▶ **EXERCISE AIM**:
Please reproduce the data exactly, though every picture must stay out.

▶ **COLLECTED MATERIAL**:
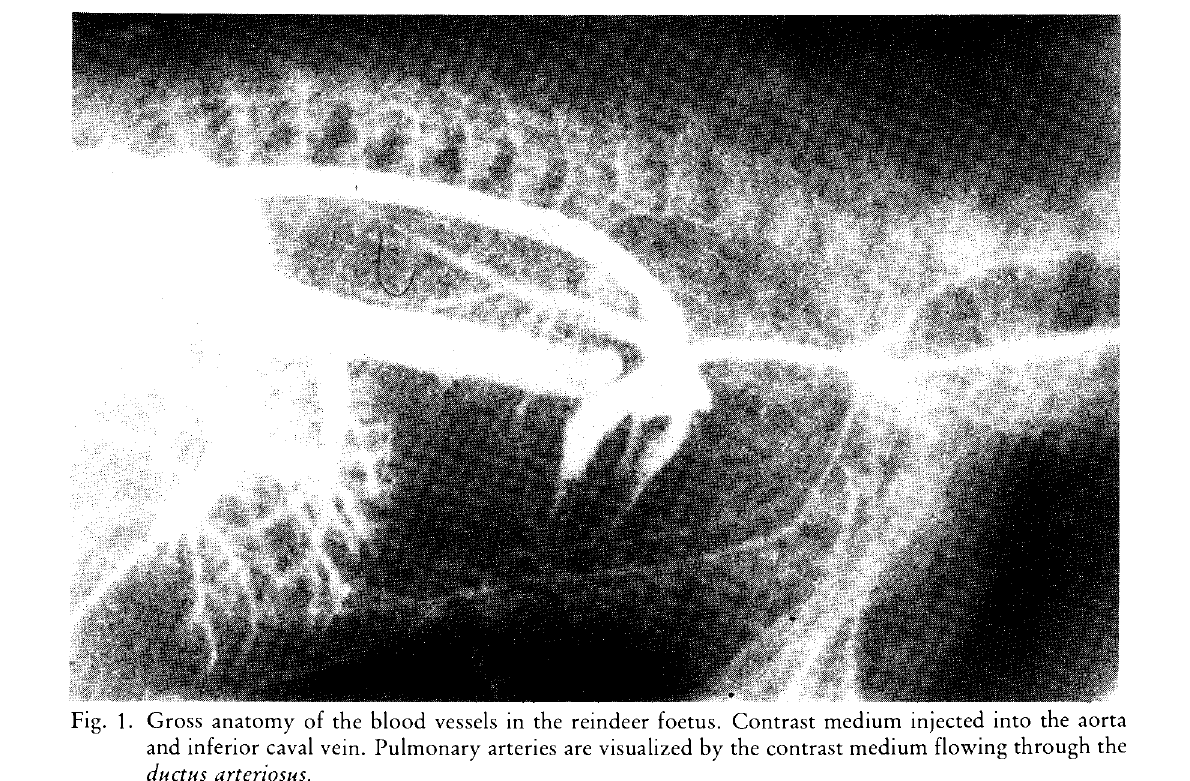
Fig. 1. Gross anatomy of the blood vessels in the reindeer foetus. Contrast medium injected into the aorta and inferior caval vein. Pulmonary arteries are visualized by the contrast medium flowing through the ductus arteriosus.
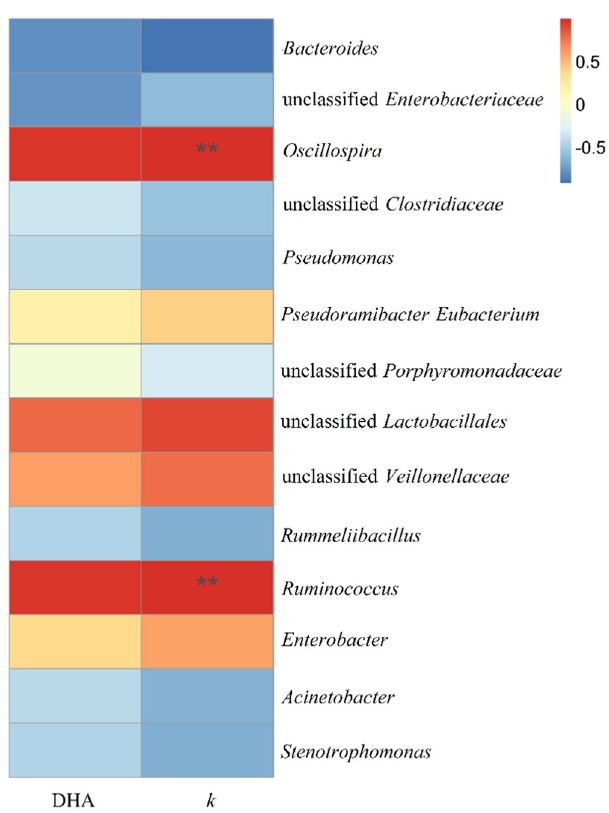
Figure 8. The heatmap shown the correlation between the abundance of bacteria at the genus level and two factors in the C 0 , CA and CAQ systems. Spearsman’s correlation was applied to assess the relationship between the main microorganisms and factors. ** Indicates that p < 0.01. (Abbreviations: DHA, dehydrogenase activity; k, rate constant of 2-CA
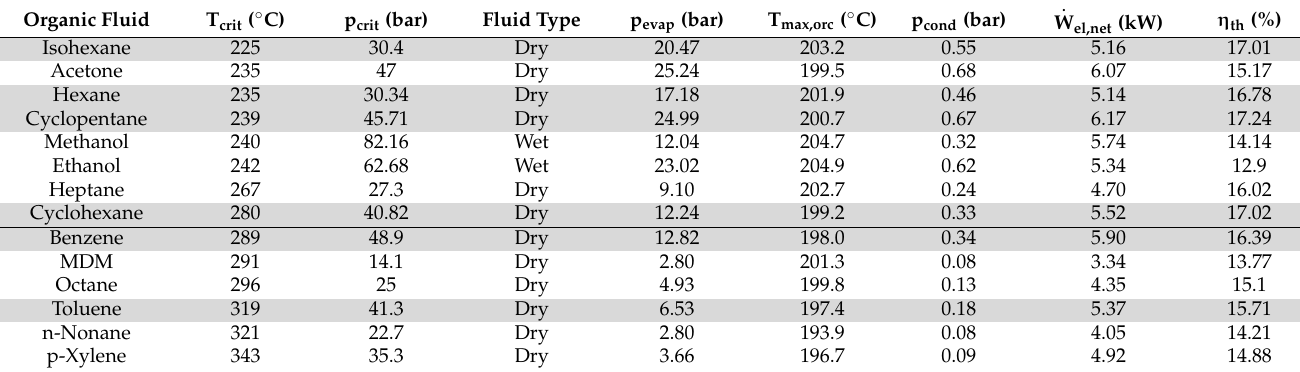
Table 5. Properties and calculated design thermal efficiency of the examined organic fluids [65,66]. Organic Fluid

▶ **ANSWER SPACE**:
Fig. 1. Gross anatomy of the blood vessels in the reindeer foetus. Contrast medium injected into the aorta and inferior caval vein. Pulmonary arteries are visualized by the contrast medium flowing through the ductus arteriosus.
Figure 8. The heatmap shown the correlation between the abundance of bacteria at the genus level and two factors in the C 0 , CA and CAQ systems. Spearsman’s correlation was applied to assess the relationship between the main microorganisms and factors. ** Indicates that p < 0.01. (Abbreviations: DHA, dehydrogenase activity; k, rate constant of 2-CA
Table 5. Properties and calculated design thermal efficiency of the examined organic fluids [65,66]. Organic Fluid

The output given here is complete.